---------- RECORDS FOR THE EXERCISE
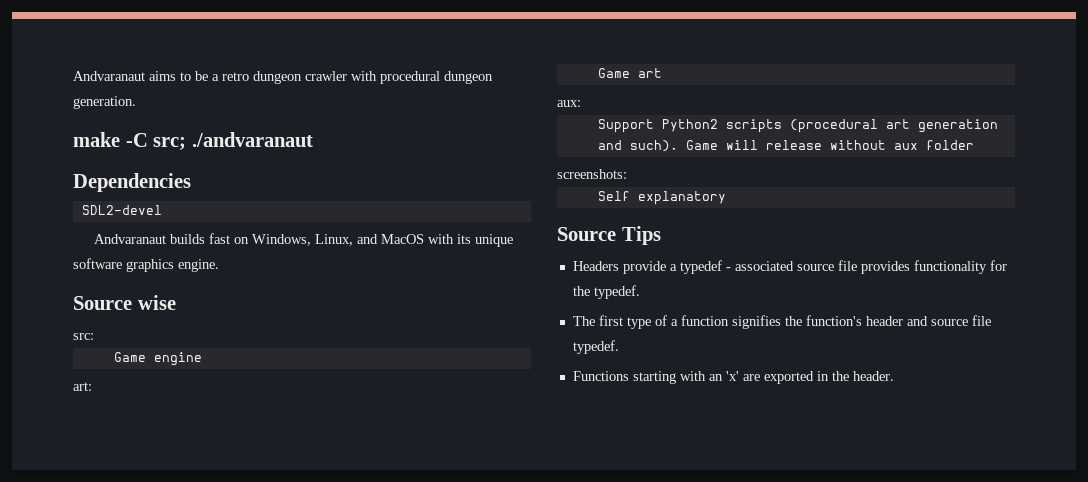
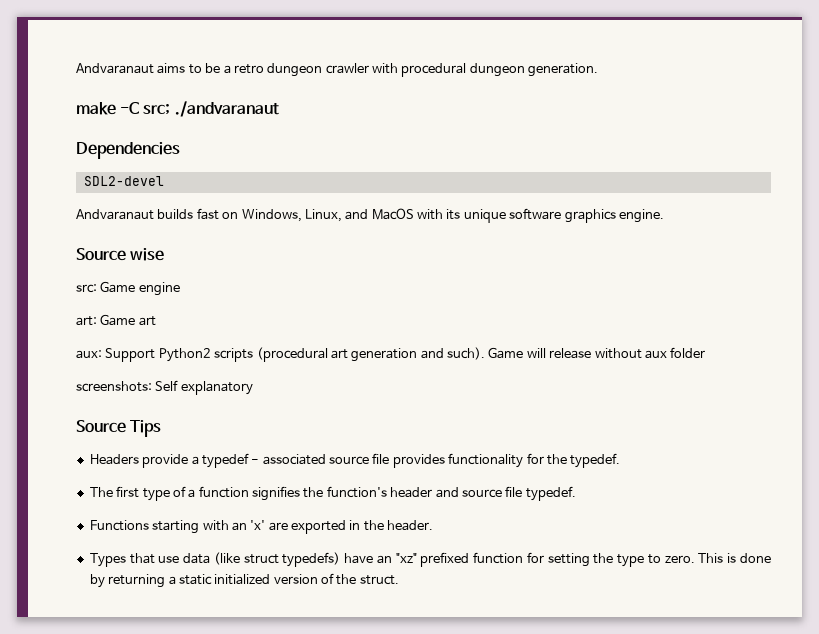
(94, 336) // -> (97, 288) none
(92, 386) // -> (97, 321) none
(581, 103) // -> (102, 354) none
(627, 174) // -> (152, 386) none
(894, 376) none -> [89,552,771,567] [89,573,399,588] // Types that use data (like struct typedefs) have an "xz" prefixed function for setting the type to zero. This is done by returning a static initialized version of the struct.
--------------------
*TASK INSTRUCTIONS*
Each line of the data should be quoted exactly, with pictures left out.

*TASK OUTPUT*
(94, 336) // -> (97, 288) none
(92, 386) // -> (97, 321) none
(581, 103) // -> (102, 354) none
(627, 174) // -> (152, 386) none
(894, 376) none -> [89,552,771,567] [89,573,399,588] // Types that use data (like struct typedefs) have an "xz" prefixed function for setting the type to zero. This is done by returning a static initialized version of the struct.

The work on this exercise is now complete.